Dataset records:
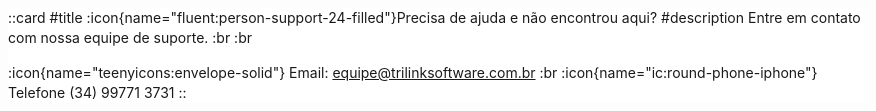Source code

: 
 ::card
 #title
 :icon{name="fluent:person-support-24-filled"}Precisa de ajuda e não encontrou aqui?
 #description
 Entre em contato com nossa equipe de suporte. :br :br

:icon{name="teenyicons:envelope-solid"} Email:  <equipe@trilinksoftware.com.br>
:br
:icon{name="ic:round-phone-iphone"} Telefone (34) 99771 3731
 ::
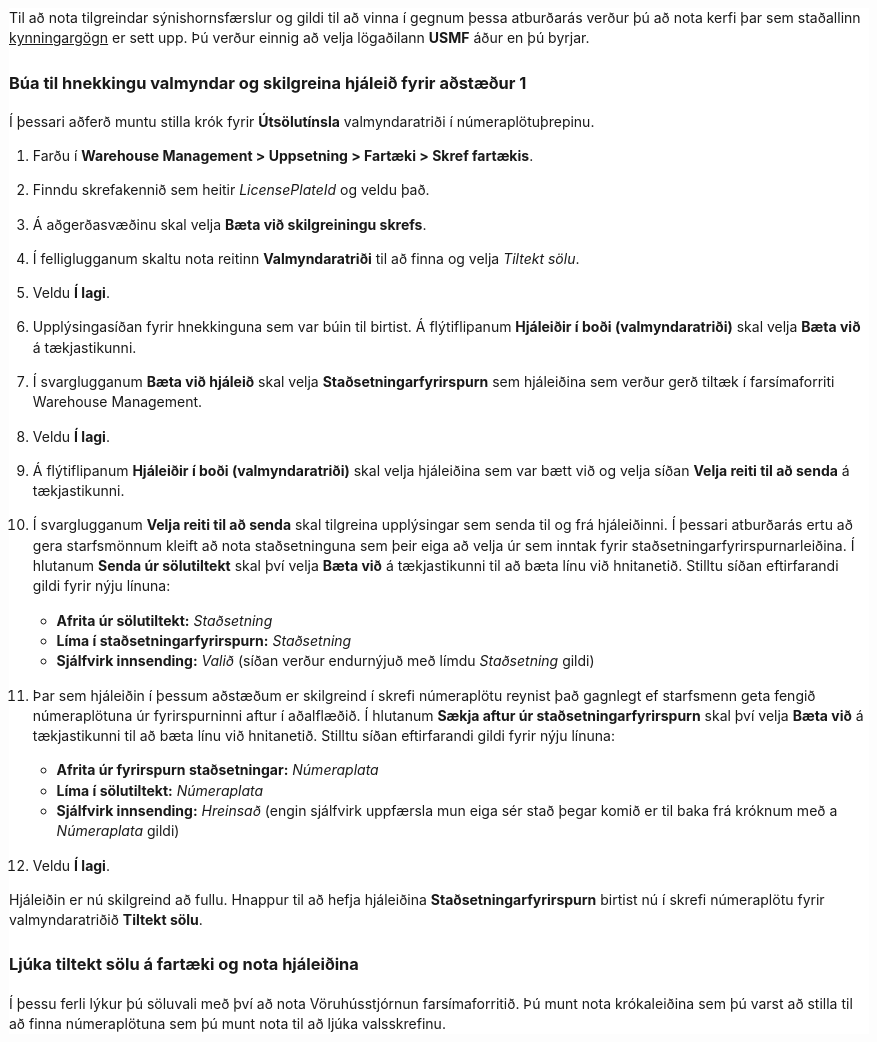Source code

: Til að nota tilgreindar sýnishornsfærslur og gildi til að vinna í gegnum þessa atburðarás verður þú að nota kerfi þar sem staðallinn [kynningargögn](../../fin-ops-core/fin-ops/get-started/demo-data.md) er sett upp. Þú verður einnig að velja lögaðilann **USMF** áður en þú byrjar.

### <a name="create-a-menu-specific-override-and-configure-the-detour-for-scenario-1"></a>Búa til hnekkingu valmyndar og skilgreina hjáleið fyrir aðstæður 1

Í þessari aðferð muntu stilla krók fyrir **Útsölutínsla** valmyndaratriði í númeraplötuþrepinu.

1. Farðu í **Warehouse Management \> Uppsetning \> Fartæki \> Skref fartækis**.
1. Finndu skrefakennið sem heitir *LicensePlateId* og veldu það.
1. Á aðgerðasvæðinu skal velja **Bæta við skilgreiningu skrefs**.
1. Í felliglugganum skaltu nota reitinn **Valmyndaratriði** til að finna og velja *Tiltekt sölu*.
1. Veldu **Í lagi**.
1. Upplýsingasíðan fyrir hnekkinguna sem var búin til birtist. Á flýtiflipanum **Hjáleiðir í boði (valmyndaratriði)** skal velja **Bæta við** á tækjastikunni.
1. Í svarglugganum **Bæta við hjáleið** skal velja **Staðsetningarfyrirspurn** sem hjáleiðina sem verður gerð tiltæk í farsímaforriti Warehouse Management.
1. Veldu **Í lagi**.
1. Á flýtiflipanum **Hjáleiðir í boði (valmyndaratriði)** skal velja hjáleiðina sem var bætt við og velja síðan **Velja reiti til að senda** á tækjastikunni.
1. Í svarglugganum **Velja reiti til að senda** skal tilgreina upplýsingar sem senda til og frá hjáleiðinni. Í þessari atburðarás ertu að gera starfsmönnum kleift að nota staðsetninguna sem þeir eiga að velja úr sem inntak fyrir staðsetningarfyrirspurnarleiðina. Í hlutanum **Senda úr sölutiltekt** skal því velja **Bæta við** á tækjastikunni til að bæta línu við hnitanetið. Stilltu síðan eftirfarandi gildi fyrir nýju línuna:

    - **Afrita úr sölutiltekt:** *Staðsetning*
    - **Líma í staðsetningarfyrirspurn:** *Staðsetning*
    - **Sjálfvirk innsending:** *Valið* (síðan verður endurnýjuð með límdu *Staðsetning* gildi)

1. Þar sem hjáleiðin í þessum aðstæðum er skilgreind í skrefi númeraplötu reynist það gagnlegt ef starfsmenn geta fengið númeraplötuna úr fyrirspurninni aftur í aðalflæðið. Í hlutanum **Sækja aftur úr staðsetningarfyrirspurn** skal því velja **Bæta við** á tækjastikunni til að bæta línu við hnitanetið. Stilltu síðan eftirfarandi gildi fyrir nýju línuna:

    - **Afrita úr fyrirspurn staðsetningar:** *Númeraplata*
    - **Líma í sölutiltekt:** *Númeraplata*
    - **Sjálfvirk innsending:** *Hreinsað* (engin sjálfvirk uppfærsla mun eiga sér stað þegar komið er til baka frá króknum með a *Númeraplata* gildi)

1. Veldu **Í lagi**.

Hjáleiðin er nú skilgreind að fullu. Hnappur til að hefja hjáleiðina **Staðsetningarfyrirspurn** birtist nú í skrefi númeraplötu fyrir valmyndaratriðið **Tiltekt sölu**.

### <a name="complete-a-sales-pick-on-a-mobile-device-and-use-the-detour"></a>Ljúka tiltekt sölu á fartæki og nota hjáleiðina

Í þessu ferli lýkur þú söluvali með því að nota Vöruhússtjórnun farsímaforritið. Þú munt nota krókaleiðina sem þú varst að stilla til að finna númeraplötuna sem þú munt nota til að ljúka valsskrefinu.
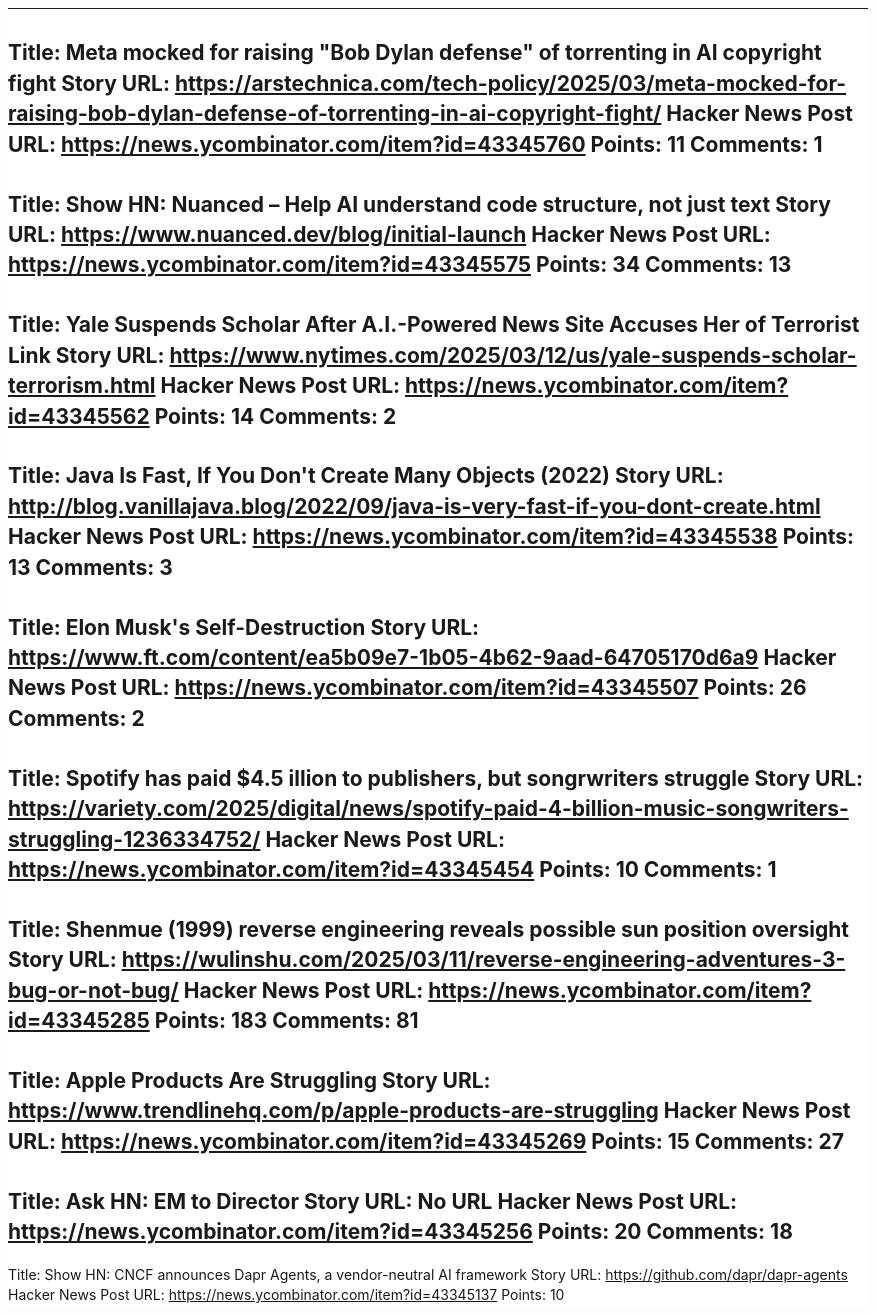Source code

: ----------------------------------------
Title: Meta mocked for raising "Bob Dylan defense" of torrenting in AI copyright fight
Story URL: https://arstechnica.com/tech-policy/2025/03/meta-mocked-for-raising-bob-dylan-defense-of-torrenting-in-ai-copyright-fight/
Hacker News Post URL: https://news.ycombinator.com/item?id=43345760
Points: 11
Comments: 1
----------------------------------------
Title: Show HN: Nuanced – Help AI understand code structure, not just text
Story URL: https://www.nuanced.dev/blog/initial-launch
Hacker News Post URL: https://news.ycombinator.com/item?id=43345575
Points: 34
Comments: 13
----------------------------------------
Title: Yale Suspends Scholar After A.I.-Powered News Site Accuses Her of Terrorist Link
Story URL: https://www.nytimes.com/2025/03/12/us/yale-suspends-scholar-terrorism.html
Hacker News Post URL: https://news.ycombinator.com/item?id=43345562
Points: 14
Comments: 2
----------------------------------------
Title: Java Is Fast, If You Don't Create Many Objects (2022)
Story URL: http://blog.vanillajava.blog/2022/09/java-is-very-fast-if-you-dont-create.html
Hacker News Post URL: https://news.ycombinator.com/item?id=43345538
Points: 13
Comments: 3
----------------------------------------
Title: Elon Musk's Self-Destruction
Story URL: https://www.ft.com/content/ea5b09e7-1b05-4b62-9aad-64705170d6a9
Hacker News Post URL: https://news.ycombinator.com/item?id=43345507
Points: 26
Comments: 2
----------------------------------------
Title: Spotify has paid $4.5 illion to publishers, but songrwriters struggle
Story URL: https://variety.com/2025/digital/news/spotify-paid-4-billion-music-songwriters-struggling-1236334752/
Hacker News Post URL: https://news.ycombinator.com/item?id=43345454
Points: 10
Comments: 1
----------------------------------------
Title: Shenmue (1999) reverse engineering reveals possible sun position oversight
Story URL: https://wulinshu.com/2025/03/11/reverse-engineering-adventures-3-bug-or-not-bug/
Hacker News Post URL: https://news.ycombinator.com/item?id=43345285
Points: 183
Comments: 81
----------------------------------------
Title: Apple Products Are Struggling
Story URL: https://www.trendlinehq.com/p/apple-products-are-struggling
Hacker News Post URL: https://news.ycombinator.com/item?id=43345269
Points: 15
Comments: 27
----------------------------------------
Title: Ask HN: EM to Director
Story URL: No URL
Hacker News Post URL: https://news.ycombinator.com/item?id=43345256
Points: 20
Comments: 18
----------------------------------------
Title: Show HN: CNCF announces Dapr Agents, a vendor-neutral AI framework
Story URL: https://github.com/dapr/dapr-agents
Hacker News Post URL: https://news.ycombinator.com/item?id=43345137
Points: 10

* WHAT NEEDS TO BE DONE *
Of the lines above, show those in which "reverse" appears.

* TASK RESPONSE *
Title: Shenmue (1999) reverse engineering reveals possible sun position oversight
Story URL: https://wulinshu.com/2025/03/11/reverse-engineering-adventures-3-bug-or-not-bug/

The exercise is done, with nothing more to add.